We can’t do everything but we can do something.   

John Chrysostom said: “This is the rule of the most perfect Christianity, its most exact definition, its highest point, namely, the seeking of the common good … for nothing can so make a person an imitator of Christ as caring for their neighbors.”

We strive for justice and peace among all people and respect the dignity of every human being.

Isabel you are not the only new member of Saint Johns. You are one of over a hundred of fifty new members. New members have new ideas such as Rebecca Conner’s advocacy for Thistle Farms. This is an excellent example of seeking to correct injustice. Founded by The Rev Becca Stevens, the Magdalene residential community creates safe space for girls and women suffering gender exploitation.  Magdalene residential community offers two years of housing, food, medical and dental services, therapy, education and job training. Thistle Farms is the social enterprise that is run by the women of Magdalene. They make beauty and body products by hand from the weed we call thistle.
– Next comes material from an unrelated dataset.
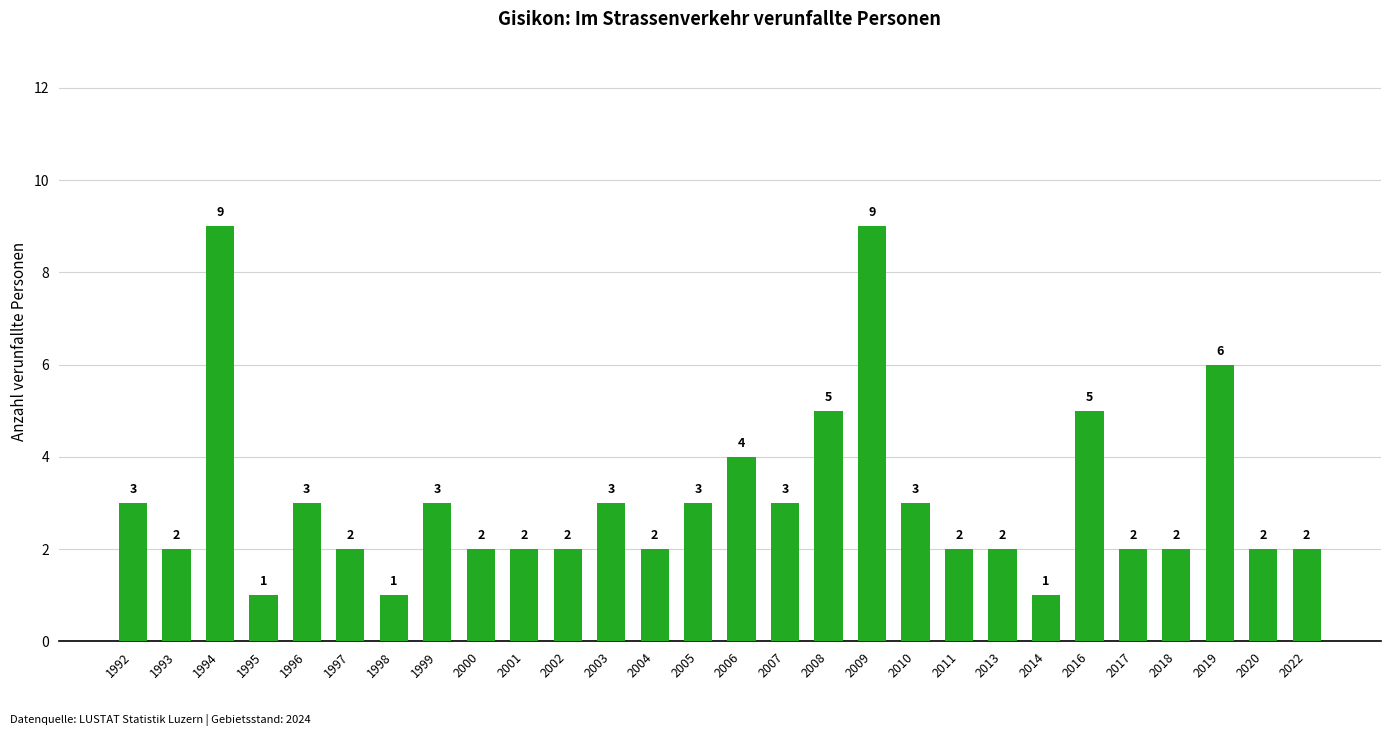

Reading left to right, extract all data points from this chart.

3	2	9	1	3	2	1	3	2	2	2	3	2	3	4	3	5	9	3	2	2	1	5	2	2	6	2	2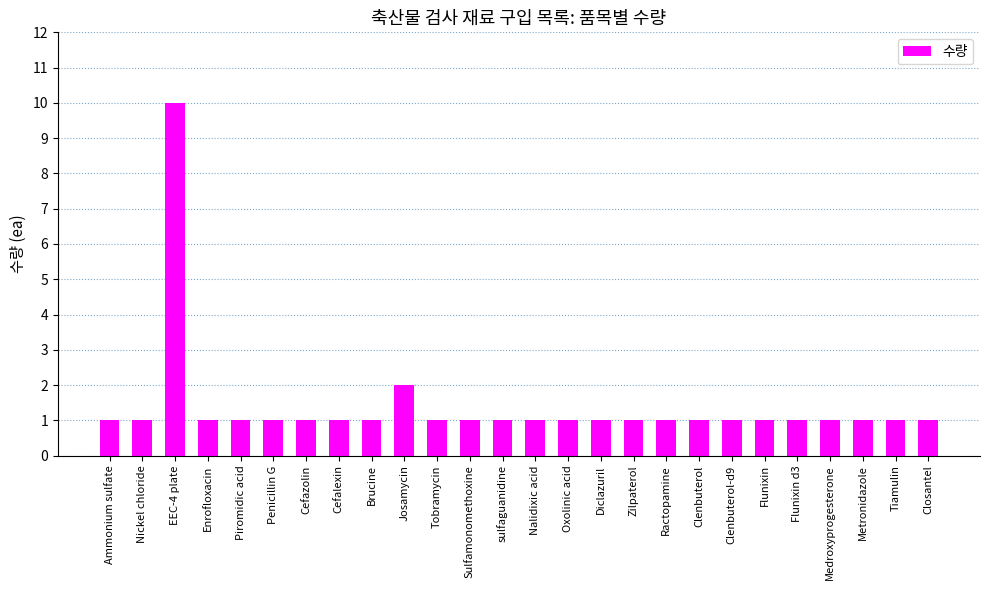

At which category does the chart reach its peak across all series?

EEC-4 plate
Saint John’s Shelter is a local effort to provide safety, housing, support to families on a temporary basis and is strongly supported by members of this parish. Mayfest for the past decade has raised and given over $100,000 for the Community Free Clinic, San Mar Home for Girls, and the Family Center along with other agencies.

There IS a reason this beautiful building sits on top of this hill in Hagerstown.

Isabel I have tried to tell you how we your brothers and sisters in Christ are living our baptism…our lives of faith…sharing in community…united in Christ. Christianity is a call to a relationship that changes all our other relationships.

 So come to the water of baptism with Isabell and renew your own baptismal promises.